--- Provided data Enclosed Below ---

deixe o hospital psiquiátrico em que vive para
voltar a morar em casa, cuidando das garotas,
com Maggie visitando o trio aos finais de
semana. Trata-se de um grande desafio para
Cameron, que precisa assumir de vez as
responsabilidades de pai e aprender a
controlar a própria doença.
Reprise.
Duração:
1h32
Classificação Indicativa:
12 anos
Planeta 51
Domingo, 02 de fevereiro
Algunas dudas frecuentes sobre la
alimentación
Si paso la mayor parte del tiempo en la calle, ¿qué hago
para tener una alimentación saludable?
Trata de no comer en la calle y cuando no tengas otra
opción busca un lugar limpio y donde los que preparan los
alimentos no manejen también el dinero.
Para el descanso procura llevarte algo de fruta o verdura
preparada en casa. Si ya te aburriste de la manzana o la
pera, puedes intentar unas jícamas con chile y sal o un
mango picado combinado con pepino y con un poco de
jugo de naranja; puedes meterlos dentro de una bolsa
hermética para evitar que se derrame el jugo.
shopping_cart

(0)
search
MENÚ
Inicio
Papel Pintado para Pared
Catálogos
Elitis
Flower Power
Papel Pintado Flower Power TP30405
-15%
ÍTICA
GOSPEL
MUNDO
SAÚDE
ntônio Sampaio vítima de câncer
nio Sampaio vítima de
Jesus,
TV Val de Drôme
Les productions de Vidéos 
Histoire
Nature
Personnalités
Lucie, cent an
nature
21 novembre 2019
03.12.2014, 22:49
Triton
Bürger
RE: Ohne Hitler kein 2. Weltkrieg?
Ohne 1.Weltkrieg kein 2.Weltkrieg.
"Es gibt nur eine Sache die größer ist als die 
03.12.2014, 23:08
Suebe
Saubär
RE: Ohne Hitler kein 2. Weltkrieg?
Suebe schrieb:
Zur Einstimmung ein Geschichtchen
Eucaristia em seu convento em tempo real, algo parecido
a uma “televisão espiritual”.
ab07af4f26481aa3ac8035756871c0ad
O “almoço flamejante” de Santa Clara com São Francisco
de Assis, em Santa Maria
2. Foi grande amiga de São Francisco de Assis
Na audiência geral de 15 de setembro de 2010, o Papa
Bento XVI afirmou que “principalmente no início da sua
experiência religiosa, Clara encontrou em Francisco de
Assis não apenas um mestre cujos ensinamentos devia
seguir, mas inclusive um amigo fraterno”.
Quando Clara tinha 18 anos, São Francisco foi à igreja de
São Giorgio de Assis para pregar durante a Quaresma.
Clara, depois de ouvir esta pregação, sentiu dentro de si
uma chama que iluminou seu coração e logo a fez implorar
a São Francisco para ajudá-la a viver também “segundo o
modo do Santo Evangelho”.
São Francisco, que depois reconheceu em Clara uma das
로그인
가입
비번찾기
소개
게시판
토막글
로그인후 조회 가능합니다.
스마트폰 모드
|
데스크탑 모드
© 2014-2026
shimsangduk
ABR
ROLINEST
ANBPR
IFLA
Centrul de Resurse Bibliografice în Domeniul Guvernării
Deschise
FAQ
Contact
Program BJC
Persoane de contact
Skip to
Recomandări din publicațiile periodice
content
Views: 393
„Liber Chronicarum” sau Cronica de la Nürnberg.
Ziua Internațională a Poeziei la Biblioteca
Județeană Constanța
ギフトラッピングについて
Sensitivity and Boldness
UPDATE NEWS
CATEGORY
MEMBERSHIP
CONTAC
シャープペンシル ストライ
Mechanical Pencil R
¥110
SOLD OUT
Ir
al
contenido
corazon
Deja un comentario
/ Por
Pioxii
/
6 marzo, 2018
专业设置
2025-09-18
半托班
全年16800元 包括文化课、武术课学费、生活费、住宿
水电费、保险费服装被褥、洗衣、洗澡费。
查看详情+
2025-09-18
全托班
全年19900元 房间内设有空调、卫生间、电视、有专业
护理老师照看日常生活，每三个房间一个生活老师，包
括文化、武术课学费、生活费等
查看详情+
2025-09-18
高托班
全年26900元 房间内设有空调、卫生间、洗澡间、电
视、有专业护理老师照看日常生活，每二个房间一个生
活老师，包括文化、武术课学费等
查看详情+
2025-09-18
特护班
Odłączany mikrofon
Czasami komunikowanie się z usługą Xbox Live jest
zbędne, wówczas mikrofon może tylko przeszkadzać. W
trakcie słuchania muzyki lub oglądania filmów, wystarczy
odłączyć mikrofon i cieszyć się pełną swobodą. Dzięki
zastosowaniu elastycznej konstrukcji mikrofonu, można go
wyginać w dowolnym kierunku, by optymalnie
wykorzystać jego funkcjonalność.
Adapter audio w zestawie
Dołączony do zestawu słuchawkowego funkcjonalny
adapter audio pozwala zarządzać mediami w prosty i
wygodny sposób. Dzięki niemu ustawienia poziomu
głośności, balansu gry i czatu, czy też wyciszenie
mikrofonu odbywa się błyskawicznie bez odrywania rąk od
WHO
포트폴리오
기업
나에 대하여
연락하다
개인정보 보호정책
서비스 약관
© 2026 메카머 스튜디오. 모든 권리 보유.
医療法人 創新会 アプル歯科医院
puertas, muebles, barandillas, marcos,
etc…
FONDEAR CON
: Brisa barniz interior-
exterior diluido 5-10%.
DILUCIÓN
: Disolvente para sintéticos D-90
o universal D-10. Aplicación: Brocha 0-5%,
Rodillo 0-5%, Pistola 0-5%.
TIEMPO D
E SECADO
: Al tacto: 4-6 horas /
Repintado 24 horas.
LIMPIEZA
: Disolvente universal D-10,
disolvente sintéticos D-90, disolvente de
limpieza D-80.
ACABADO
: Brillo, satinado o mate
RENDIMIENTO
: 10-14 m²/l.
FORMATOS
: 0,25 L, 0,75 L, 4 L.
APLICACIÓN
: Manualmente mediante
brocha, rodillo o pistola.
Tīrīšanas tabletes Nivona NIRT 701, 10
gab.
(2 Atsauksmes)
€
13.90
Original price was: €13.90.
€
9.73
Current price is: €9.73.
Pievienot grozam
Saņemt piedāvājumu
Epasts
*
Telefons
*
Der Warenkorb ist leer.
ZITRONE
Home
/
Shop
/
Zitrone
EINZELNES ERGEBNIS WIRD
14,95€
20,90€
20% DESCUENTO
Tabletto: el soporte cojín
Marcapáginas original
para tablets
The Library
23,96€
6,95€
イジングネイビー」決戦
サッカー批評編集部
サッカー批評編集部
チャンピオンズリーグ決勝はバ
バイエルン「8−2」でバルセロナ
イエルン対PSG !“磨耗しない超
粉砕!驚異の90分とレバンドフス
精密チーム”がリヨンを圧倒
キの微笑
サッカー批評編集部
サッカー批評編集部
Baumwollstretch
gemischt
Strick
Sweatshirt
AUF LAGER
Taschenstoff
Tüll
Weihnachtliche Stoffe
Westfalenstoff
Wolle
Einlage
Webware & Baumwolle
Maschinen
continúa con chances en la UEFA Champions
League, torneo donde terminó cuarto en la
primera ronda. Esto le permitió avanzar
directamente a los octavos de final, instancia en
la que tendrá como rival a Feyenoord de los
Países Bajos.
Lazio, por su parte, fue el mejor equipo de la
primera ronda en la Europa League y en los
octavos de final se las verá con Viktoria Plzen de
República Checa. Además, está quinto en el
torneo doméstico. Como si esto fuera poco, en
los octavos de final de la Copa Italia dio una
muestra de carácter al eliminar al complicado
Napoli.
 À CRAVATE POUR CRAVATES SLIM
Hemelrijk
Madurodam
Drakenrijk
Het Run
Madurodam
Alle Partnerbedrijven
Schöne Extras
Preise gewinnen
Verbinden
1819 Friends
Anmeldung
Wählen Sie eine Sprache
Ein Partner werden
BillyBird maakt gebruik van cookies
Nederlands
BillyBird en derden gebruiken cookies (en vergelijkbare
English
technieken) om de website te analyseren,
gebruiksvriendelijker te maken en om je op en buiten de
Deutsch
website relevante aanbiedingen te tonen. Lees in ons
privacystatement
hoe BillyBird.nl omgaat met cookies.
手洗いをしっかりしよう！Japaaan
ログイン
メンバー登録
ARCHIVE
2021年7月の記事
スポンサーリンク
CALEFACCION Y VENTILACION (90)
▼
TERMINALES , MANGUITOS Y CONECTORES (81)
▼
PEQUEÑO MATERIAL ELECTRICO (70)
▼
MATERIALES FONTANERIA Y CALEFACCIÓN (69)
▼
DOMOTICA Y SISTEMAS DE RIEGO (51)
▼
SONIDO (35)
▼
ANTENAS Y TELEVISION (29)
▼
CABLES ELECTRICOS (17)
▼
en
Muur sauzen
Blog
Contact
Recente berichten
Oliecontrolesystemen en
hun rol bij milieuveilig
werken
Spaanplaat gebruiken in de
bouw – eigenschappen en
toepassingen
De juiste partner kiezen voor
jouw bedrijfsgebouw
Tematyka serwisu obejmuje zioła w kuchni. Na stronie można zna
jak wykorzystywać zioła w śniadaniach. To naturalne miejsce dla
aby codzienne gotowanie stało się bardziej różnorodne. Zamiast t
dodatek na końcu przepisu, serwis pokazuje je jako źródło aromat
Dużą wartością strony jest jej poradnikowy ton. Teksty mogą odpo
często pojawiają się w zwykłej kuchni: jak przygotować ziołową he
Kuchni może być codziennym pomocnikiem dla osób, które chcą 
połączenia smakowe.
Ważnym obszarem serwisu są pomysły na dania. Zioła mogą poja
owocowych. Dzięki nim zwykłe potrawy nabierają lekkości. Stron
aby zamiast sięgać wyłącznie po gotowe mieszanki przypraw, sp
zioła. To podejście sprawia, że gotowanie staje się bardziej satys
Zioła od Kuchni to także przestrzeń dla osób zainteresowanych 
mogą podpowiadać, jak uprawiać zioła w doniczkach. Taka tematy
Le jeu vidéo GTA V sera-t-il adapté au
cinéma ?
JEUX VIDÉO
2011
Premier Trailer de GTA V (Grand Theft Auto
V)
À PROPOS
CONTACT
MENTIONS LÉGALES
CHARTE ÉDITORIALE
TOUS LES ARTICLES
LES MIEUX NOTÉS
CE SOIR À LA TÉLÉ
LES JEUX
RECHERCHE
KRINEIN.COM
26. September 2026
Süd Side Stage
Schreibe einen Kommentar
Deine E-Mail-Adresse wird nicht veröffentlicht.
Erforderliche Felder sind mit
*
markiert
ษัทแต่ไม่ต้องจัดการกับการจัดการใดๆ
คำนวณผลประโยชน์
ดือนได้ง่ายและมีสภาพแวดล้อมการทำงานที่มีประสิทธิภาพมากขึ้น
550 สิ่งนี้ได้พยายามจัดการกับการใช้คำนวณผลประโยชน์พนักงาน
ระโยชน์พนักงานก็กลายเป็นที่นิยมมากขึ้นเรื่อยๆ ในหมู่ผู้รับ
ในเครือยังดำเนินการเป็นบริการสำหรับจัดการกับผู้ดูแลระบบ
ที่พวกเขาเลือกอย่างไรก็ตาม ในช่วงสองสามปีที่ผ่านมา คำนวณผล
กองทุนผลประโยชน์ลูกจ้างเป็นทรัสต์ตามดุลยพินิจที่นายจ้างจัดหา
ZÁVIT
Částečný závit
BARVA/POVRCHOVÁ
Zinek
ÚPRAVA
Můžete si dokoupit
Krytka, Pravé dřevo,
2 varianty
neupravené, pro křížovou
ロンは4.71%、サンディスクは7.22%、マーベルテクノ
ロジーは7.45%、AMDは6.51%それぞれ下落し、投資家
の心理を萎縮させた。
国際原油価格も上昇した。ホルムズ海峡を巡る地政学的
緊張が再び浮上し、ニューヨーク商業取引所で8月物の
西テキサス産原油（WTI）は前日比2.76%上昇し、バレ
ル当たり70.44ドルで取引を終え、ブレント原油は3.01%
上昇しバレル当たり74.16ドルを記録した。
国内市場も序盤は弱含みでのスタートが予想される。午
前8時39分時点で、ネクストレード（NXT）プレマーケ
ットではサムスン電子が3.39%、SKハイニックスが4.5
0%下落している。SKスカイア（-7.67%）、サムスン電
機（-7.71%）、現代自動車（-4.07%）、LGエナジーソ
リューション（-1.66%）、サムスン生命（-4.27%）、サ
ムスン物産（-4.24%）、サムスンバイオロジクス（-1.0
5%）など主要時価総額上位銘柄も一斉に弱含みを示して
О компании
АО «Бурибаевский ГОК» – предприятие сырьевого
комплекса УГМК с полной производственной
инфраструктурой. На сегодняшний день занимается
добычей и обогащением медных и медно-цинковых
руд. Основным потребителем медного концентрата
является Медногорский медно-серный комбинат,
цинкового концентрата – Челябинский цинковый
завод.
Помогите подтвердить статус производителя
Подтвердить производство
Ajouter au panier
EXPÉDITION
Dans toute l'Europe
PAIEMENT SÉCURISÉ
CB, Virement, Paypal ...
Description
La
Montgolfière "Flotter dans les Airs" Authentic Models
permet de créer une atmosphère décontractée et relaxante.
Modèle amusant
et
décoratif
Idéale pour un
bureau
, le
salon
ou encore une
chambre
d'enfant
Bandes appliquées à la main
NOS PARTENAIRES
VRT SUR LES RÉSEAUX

--- End of Enclosed Provided data ---

[Task goal]: Which lines in the entries above contain the word "концентрата", matching case exactly? Copy each such line in full.

[Response below]:
руд. Основным потребителем медного концентрата
цинкового концентрата – Челябинский цинковый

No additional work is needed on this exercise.